TRIBUNNEWS.COM, JAKARTA - Tahun 2020 dibuka dengan ketegangan antara Iran dan Amerika Serikat. Dunia dikejutkan dengan kematian Komandan Pasukan Quds Garda Revolusi Iran, Mayjen Qassem Soleimani.
Tak lama berselang pandemi covid-19 seakan "menyelimuti bumi". Efek pandemi ini dirasakan seluruh negara. Menghantam perekonomian, merusak pariwisata dan merenggut banyak nyawa manusia.
Namun, di kala dunia menghadapi corona, sebuah peperangan pecah di Asia Tengah. Dua negara pecahan Uni Soviet: Azerbaijan dan Armenia terlibat konfrontasi militer memperebutkan sebuah teritorial.
Berikut Tribunnews merangkum tiga peristiwa internasional besar sepanjang 2020.
1. Pembunuhan Jenderal Iran Qassem Soleimani
Soleimani tewas lewat serangan udara via drone yang digunakan AS ketika sang komandan baru saja tiba di Irak untuk memenuhi undangan pemerintah setempat.
Sontak saja pembunuhan terhadap Soleimani membuahkan kemarahan dari Iran. Jutaan rakyat Iran turun ke jalan. Baik dari kelompok pro ulama maupun reformis.
Bagi masyarakat Iran yang pro ulama, Soleimani merupakan sosok "tangan kanan" pemimpin tertinggi, Ayatullah Ali Khameni. Sementara bagi kelompok "nasionalis", Soleimani yang bukan ulama (tentara--red) dianggap mewakili kebanggaan bangsa Persia.
Kisah heroik Soleimani di berbagai palagan terutama saat memerangi ISIS di Irak dan Suriah membuat masyarakat Iran begitu membanggakannya. Warga Iran menganggap jika bukan karena Soleimani dan pasukannya, milisi ISIS hari ini sudah berada di jalanan Kota Teheran.

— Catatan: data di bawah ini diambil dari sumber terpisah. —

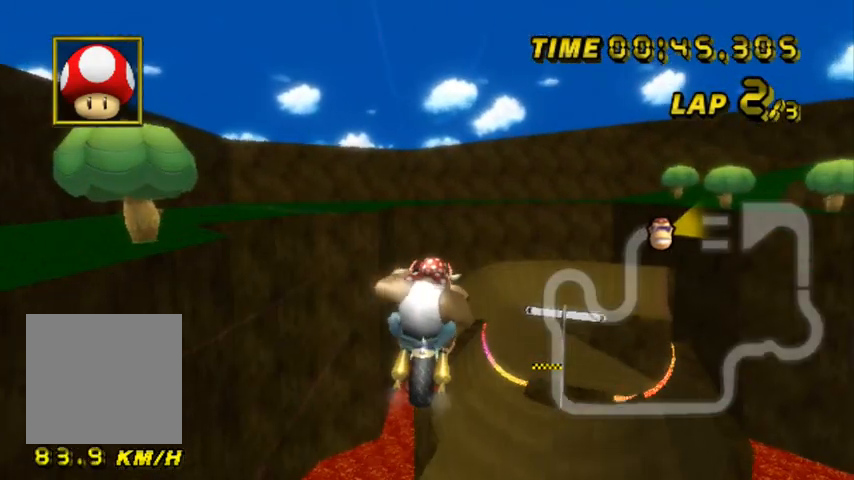
{"buttons": ["A", "R1"], "left_stick": "up", "events": [[234, "left_stick", "up-right"], [467, "left_stick", "up"]]}
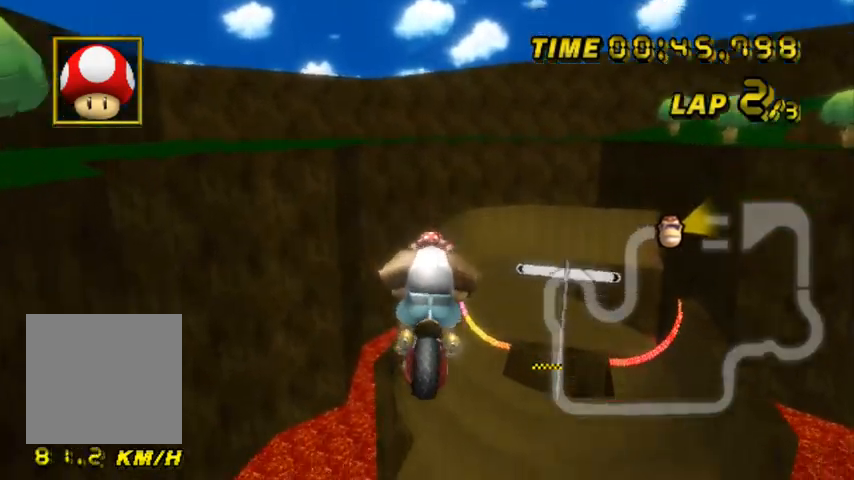
{"buttons": ["A", "R1"], "left_stick": "up", "events": []}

Di ibu kota Teheran, Pemimpin tertinggi Iran, Ayatullah Ali Khamenei memimpin langsung prosesi salat jenazah. Rahbar (sebutan Iran untuk sang pemimpin tertinggi) tak dapat menahan tangis saat memimpin salat.
Doanya bergabung dengan ratapan jutaan pelayat yang membanjiri jalan-jalan Teheran yang menuntut pembalasan terhadap Amerika atas pembunuhan tragis yang langsung meningkatkan ketegangan di Timur Tengah.

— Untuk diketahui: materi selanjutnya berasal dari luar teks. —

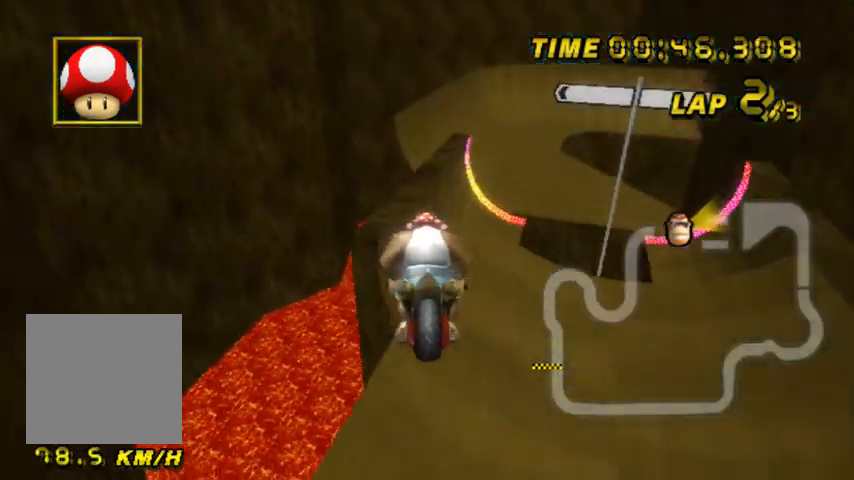
{"buttons": ["A"], "left_stick": "up-left", "events": [[267, "R1", "up"], [367, "left_stick", "up-left"]]}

Dalam seremoni duka di Teheran, tampak pemimpin gerakan Hamas dari Palestina, Ismail Haniyeh. Bahkan Haniyeh ikut memberikan "testimoni" tentang kontribusi Soleimani terhadap perjuangan gerakan-gerakan di Palestina.
Haniyeh, dalam sambutannya, memuji sang pemimpin Pasukan Quds yang dipandangnya telah membangun hubungan baik dengan kelompok Palestina lainnya. Ia bahkan menjuluki Soleimani sebagai "martir Yerusalem".
"Apa yang telah Soleimani berikan kepada Palestina dan gerakan perlawanan telah membawa kami dalam posisi hari ini, terutama dalam hal kekuatan dan ketabahan. Kematian Jenderal Soleimani tidak akan menghalangi kelompok perlawanan untuk memerangi Israel."